TWO Cumbrian outdoor education centres face an uncertain future after a council announced it is currently reviewing the services due to ‘financial pressures.’
Low Bank Ground in Coniston and Hinning House in the Duddon Valley are owned by Wigan Council and are managed by the Brathay Trust.
The council has recently extended its contract with the organisation for another six months but also announced that a six-month review from April has been agreed, when discussions will take place about the future of the services.
Catherine Pealing, Wigan Council’s director of education, said: “For 10 years the Brathay Trust has been supporting children and families in Wigan Borough from Low Bank Ground and Hinning House.
“We recently extended our contract with the trust for an additional six months. We are also in the process of reviewing the existing service and delivery options for the future.”
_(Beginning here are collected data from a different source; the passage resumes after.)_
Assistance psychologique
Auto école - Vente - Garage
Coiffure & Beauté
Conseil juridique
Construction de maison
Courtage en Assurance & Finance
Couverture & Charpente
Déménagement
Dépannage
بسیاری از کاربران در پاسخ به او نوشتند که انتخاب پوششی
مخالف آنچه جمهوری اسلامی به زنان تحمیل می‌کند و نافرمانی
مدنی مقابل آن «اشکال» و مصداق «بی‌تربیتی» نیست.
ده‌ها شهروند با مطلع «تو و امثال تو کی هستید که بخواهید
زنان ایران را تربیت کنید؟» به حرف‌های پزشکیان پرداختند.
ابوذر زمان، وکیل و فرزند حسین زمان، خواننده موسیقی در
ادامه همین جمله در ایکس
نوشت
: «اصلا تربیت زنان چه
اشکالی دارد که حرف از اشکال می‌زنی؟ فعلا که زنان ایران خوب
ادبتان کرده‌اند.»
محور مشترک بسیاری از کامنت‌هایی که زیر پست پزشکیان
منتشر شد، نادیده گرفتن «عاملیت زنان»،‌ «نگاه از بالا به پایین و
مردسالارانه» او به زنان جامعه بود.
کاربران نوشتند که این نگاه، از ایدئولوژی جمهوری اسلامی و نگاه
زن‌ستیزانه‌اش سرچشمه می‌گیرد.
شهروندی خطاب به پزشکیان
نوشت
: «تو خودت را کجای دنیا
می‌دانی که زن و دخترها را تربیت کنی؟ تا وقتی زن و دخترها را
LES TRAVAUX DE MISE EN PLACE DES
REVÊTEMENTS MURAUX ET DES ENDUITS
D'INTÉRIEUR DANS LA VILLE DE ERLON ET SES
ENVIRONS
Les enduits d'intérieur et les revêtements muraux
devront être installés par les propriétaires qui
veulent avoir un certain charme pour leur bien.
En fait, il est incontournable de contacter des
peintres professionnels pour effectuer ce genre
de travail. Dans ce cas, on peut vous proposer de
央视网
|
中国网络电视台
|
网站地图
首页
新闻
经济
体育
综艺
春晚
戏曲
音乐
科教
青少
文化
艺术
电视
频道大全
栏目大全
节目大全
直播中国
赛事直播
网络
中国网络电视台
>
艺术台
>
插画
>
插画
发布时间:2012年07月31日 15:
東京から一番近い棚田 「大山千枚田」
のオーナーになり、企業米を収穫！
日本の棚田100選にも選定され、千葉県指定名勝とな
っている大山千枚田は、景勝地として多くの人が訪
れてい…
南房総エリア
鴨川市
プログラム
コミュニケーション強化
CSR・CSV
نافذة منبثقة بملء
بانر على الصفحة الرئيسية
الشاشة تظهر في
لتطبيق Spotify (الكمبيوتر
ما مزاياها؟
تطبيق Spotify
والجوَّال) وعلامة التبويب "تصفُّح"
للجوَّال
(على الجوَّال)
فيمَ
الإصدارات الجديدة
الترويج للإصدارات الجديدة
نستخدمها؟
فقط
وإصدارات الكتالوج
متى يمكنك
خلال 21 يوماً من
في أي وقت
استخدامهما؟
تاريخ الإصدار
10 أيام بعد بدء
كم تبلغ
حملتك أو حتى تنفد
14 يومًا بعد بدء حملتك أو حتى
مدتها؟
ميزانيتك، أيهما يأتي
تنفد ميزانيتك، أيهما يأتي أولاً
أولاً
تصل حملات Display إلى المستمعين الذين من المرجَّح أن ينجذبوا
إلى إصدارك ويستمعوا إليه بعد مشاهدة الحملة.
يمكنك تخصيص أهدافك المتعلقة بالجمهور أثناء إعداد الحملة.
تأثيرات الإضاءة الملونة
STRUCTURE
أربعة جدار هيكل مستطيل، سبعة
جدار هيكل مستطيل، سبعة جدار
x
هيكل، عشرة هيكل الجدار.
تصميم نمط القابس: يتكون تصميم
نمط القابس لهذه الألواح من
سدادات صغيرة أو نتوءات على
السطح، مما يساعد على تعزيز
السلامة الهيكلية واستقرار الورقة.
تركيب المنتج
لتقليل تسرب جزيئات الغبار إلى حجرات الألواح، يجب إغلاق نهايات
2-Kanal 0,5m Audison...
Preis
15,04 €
One option that Brathay Trust is looking into is the purchase of Low Bank Ground to ensure it remains an outdoor education centre.
Godfrey Owen, the Brathay Trust’s chief executive, said: “Because of the financial pressures that local authorities are under there will be a review into the delivery of the centres and the most economic way to run them.
“There’s a review going on that will hopefully mean that the delivery to young people, not just in Wigan, but from lots of different schools across the North West, will continue.
“But there’s a lot of uncertainty.
“For Cumbria the outdoor sector is really important both in terms of employment and the economy.
“We want to protect the 2,500 children annually who come through those centres and those employed with the centres.
“One of the options could be that we can purchase Low Bank Ground and we are looking at support to purchase the centre at Low Bank to keep it as an outdoor centre.
“We’re looking to see if we can raise funds to do that.”
South Lakes MP Tim Farron said it was ‘worrying’ news.
“This is really worrying news but is sadly typical of what is happening to so many outdoor education centres,” he said.
“We are blessed with many amazing outdoor education centres in Cumbria but they have been treated as an afterthought by this Government and now their futures are at serious risk.
“I’ve written to the Prime Minister, the Chancellor and the Education Secretary this week, pleading with them to act and save these centres by giving them a clear roadmap to reopen and providing them with sector specific financial support, like the governments in Northern Ireland and Scotland have done.”